Level of risk to privacy: 3
Details: Call and screen recordings will be used to administer the National Quality and Accuracy Learning Program (NQALP), National Quality Assurance (NQAS) and the Quality Support Team (QST) activities.
Information captured in the NQALP and NQAS evaluation forms, which has been built into SpeechMiner, may be printed out in report format; these reports will not include a transcription of the call. These reports do not contain caller's personal information, however, they may contain employee personal information. The call and screen recordings used in these evaluations will be retained within the SpeechMiner for two years, after which they will be automatically deleted from the system.
Call and screen recording reviews will be used to assess Telephone Enquiries call centre agents for performance management purposes. Unlike NQALP there is no evaluation form in SpeechMiner for performance management.
As an infrastructure service, HCCS collects and stores personal information, and provides connectivity between clients (the public and other Government of Canada employees) and agents (CRA employees or contractors). The HCCS solution is hosted on IBM Canada Ltd. premises. The IBM Canada Ltd. solution is connected to the SSC Security Operations Centre (SOC) for security event monitoring and coordinated with the IBM Canada Ltd. incident response capability. The current plan is to store all recordings on the IBM Canada Ltd. servers unless otherwise required to export for the purpose of responding to ATIP requests. IBM Canada Ltd. servers are certified to protect information up to and including Protected B material.
The SpeechMiner tool that provides the call and screen recording listening/viewing functionality is a web-based application. SpeechMiner provides an option to protect a recording from being deleted. If a recording is tagged, it will not be purged after the 30-day retention period.

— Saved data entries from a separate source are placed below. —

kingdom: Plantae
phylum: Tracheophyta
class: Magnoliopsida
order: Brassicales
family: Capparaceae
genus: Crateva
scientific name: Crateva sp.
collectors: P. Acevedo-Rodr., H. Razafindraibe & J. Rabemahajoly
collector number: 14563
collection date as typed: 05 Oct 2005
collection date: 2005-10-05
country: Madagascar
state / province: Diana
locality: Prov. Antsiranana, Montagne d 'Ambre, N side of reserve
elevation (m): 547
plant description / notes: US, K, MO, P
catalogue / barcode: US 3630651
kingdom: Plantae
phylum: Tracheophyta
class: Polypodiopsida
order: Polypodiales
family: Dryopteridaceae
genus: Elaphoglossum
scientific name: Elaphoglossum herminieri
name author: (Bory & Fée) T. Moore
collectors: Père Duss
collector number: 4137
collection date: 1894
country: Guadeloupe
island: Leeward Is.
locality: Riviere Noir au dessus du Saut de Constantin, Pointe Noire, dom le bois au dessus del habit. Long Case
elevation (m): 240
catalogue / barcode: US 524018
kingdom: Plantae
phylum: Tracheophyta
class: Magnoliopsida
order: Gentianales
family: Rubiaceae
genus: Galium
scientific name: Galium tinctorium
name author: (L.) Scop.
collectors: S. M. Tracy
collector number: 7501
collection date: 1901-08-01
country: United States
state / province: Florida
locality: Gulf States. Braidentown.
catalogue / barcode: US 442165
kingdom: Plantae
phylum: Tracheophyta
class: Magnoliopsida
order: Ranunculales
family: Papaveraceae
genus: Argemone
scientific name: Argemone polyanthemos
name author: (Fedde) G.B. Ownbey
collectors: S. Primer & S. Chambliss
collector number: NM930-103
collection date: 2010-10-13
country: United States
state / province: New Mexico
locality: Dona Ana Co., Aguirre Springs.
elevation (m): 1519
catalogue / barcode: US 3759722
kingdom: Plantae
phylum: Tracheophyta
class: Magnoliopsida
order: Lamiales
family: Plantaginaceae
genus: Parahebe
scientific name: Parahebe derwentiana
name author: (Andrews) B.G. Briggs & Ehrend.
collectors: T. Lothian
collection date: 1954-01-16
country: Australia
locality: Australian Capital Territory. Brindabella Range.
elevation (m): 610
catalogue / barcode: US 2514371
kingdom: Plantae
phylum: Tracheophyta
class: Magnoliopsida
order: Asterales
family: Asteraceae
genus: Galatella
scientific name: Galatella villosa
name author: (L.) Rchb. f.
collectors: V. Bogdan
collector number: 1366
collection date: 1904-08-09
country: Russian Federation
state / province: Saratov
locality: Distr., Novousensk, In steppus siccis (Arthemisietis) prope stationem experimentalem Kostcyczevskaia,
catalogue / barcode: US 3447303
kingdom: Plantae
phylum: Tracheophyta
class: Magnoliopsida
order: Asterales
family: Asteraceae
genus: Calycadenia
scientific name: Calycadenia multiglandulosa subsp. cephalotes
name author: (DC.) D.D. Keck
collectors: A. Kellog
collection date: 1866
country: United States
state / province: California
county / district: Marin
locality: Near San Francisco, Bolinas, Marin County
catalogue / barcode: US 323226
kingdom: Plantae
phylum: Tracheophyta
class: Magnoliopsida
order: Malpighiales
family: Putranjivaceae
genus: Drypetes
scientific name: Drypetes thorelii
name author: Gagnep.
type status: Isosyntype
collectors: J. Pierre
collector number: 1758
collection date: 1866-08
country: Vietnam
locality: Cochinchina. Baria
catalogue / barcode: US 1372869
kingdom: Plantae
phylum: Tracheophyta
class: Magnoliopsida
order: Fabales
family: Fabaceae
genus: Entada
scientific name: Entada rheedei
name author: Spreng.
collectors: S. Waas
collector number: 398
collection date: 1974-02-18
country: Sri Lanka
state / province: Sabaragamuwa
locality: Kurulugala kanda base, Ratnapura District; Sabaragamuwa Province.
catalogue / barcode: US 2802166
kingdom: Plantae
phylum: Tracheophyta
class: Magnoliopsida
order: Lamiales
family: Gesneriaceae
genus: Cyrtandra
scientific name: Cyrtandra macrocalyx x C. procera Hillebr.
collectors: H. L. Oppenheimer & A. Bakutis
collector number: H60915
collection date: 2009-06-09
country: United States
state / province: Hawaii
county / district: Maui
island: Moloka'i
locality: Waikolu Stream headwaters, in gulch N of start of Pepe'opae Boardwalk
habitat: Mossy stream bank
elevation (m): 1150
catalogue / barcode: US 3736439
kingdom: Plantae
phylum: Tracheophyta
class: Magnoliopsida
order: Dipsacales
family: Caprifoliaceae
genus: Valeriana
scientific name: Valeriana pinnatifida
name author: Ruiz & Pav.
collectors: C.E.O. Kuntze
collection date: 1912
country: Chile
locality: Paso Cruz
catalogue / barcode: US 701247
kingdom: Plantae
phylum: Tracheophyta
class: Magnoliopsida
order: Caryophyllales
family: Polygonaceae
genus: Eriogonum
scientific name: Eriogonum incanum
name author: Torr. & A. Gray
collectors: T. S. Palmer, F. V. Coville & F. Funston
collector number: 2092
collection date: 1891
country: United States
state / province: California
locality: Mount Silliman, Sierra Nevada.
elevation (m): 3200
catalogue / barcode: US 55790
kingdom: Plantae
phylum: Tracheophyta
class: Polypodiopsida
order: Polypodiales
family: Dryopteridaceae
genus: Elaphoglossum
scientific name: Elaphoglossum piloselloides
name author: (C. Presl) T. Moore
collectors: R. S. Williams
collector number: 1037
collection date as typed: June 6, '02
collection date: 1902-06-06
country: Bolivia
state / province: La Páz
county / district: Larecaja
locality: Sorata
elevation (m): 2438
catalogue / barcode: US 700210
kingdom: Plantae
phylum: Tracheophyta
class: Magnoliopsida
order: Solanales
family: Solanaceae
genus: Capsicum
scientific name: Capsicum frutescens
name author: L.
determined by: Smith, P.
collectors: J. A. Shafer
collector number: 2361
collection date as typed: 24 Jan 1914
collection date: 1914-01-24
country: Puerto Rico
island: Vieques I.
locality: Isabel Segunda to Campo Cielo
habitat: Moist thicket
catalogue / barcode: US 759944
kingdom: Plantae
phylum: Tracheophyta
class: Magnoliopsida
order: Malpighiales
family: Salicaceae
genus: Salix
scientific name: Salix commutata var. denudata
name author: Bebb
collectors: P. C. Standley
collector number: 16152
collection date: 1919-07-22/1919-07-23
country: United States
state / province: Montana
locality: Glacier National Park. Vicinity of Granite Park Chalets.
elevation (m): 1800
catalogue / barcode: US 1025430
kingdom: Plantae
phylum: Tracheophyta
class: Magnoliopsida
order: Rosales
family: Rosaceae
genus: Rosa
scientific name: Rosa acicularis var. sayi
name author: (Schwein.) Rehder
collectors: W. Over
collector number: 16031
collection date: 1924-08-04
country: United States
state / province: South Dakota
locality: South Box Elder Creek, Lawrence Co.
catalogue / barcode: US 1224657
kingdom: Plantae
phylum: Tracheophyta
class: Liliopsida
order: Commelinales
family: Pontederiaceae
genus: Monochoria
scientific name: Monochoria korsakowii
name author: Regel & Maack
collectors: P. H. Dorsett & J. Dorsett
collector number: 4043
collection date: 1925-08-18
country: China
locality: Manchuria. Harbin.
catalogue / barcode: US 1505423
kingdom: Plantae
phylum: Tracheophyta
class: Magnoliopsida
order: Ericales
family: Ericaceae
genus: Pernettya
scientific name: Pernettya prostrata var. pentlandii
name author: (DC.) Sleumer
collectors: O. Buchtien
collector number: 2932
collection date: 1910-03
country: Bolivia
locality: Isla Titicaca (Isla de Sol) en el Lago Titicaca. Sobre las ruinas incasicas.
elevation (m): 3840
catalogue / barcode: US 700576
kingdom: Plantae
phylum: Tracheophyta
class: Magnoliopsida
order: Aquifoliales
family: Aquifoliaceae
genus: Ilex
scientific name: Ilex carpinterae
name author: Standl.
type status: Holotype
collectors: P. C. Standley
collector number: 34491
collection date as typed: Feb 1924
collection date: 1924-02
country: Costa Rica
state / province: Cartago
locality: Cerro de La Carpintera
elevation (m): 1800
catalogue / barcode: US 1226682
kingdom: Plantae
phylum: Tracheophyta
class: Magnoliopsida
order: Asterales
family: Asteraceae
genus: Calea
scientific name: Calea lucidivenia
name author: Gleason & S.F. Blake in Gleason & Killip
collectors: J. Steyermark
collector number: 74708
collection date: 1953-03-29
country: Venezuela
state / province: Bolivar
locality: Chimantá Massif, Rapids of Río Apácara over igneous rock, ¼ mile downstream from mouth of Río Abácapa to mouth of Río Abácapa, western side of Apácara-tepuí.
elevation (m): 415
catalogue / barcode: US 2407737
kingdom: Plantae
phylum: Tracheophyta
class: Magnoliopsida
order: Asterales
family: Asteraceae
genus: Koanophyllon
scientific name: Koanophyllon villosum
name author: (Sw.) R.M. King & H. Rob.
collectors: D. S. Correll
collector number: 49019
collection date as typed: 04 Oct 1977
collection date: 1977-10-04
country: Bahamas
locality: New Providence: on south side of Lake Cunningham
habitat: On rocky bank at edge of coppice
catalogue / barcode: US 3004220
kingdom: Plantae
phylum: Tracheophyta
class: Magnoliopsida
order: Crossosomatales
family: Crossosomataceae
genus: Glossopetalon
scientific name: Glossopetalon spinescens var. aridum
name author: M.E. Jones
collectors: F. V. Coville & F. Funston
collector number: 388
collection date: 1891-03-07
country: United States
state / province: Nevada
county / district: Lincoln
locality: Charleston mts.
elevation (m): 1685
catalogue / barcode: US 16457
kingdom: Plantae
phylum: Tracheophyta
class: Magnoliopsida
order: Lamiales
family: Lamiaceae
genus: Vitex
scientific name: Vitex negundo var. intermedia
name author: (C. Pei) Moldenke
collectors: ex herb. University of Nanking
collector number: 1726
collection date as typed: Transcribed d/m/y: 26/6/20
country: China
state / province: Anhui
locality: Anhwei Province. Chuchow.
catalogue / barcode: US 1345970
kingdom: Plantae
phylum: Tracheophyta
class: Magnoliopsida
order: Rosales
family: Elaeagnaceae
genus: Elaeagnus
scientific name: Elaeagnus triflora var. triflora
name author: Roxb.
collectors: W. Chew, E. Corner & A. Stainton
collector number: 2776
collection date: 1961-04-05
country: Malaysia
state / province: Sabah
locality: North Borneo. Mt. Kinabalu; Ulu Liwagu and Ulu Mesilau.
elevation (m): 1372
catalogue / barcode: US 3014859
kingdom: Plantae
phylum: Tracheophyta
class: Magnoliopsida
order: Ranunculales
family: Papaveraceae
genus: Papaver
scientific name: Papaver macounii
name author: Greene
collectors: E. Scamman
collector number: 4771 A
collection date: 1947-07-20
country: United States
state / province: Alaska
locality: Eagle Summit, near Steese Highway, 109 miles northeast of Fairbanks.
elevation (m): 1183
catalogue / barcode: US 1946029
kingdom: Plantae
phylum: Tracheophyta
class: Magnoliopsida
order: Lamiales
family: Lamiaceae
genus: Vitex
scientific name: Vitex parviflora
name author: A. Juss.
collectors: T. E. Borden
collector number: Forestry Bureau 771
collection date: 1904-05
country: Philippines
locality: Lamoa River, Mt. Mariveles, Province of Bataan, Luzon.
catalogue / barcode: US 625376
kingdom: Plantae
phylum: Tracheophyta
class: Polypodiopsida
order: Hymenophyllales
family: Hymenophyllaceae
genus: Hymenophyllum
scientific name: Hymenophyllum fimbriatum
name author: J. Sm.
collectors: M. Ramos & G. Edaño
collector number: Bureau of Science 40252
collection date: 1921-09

The system is configured to encrypt exported interactions. An exported call recording will be encrypted using WinZip.
Roles for “exporting and deleting” of recordings will remain within CRA, rather than with SSC. At this point in time, only the Quality Management auditor is granted the authorization to export audio and screen recordings. The program areas will develop internal processes with respect to the provisioning and monitoring of this role. Call and screen recordings will only be exported, as required, for the purpose of responding to ATIP or legal requests. All other unused call recordings will remain in IBM Canada Ltd. datacentres for 30 days, after which time they will be automatically deleted from the system. Recordings used for administrative purposes will be manually flagged for protection from deletion and retained within IBM Canada Ltd. data centres as per the applicable Disposition Authority.
The HCCS managed service can accept calls from across Canada and internationally, and will route them to agents throughout Canada.
Callers can contact the CRA using traditional telephony (Public Switched Telephone Network, Centrex, PBX, or mobile) and alternate contact channels such as Voice over Internet Protocol (VoIP).
To access account related information through the Interactive Voice Response (IVR) self-serve application, a caller selects the IVR service, which prompts the caller for identification information (e.g. SIN, date of birth and line 150 of their income tax return). The IVR application sends this information via IVR Interface Manager (CJIM) to the mainframe. The information retrieved is then translated to a voice recording message to the taxpayer.
H) Risk impact to the individual or employee
Details: Due to the nature of the personal information collected and used during call centre operations, a privacy breach could result in reputation harm, embarrassment, financial loss and identity theft.